Generalmente, la cruz del Ávila sólo la encienden en el mes de diciembre. Sin embargo, desde mi cama y a pesar de que está apagada el resto del año, puedo verla —o al menos eso es lo que creo— todas las noches. Pero en su lugar hay una cruz —otra cruz— o la silueta de una cruz, más oscura que la noche, densa, como si fuera la más sólida de las materias sobre la Tierra. Ahí está y su mera presencia no me deja dormir. No creo que me lo imagine o que sea una visión de ensueños, un espejismo onírico. La veo, ahí, antes de acostarme, observándome y luciendo un Cristo invisible, oscuro, multiforme, con tentáculos larguísimos que serpentean entre la ciudad, hurgando las sobras y las bocas, olfateando el miedo y distribuyendo dosis de muerte e indiferencia.

 

Cuando logro conciliar el sueño, la cruz se ha convertido en una mancha persistente y residual parecida a la que se nos forma cuando miramos directamente al sol o cualquier otra fuente de luz suficientemente potente.

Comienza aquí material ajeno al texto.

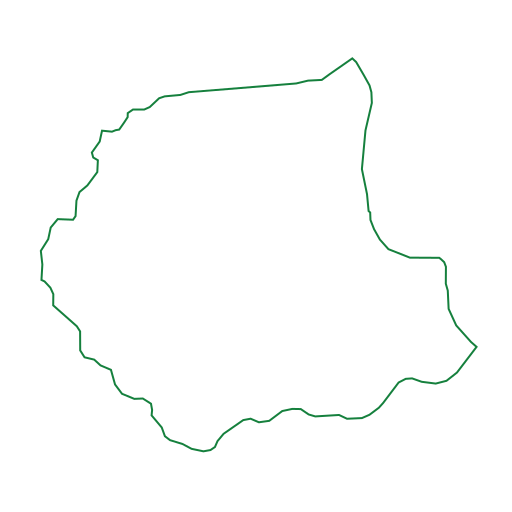 outline of Cabricán, Quezaltenango, Guatemala, rotated 357°
{"feature_id": "79465075B20493832744336", "entity_name": "Cabricán", "entity_type": "district", "adm_level": 2, "iso_a3": "GTM", "parent_name": "Guatemala", "parent_adm1": "Quezaltenango", "projection": "albers", "projection_center": [-91.651, 15.106], "detail": "fine", "context": "isolated", "style": "outline", "palette": "green", "viewbox_px": 512, "rotation_deg": 357, "n_neighbors": 0, "source": "geoboundaries", "source_scale": "gbopen_adm2", "svg_char_len": 1486}
<svg xmlns="http://www.w3.org/2000/svg" viewBox="0 0 512 512"><g transform="rotate(357 256 256)"><path d="M471.5,358.3L466.2,353.1L459.7,345.0L452.3,335.8L445.6,318.9L445.7,300.6L444.1,293.6L445.1,276.7L443.6,272.0L440.6,268.9L438.9,267.4L409.6,265.7L388.6,256.1L380.6,246.1L375.3,235.4L372.2,226.0L372.3,218.5L370.8,217.0L370.1,200.1L366.3,174.8L371.9,136.3L379.7,109.2L379.8,98.5L378.3,91.6L373.1,81.0L366.2,67.6L362.5,63.7L339.5,78.0L330.9,83.6L317.1,83.6L305.2,85.8L197.5,88.9L188.9,91.2L173.2,91.8L167.5,93.4L157.7,101.7L152.0,103.9L140.8,103.3L135.4,106.6L135.1,110.6L131.3,115.8L129.6,118.0L126.0,122.6L122.5,123.0L118.7,124.3L108.8,122.8L105.9,133.5L97.5,144.1L98.6,149.1L103.1,152.1L101.9,163.9L91.3,176.7L83.1,182.9L79.6,191.3L77.9,206.7L75.2,210.2L59.9,208.8L52.5,216.8L49.4,228.3L41.4,239.6L42.2,253.3L40.5,268.7L43.5,270.3L49.0,276.9L51.6,283.5L50.9,294.7L73.4,316.8L76.4,322.1L75.5,341.1L79.5,348.2L89.0,351.0L95.0,357.1L105.2,362.1L108.5,376.9L115.0,386.6L127.0,392.3L135.5,392.4L143.4,398.0L144.2,404.3L143.4,409.7L152.9,422.3L155.6,431.2L160.5,435.4L172.8,439.9L181.6,445.2L193.3,448.3L200.4,447.4L205.0,444.6L207.9,438.8L214.4,431.8L234.7,419.2L242.1,418.2L250.2,422.2L260.6,421.3L274.1,412.2L284.2,410.6L292.7,411.2L300.3,417.0L306.8,419.3L330.6,419.1L338.4,423.3L353.3,423.4L361.0,420.5L370.7,414.0L375.2,409.5L391.8,389.8L399.1,386.5L405.5,386.4L414.9,390.3L428.8,392.8L439.7,390.6L450.6,382.9L471.5,358.3Z" fill="none" stroke="#15803d" stroke-width="2"/></g></svg>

Entonces mis sueños son intranquilos, intermitentes, como ir en un tren observando el paisaje sin poder aferrarme a ningún detalle. Pero anoche tuve la pesadilla más vívida que he tenido en años. Asesiné a alguien y oculté su cuerpo en el piso de alguna habitación, bajo una capa de cemento. Todavía tengo la sensación de la culpa, del miedo a ser descubierto, de lo inútil y de lo fácil que había resultado matar. Recuerdo que me agachaba poniéndome de rodillas al ras del suelo y olfateaba entre las divisiones de la cerámica esperando que se escapara algún olor putrefacto. Pero nada. Durante toda la pericia del sueño, una cruz colgada en algún lugar que no pude ubicar, me miraba, auscultándome, omnipresente, en todas mis visiones oníricas.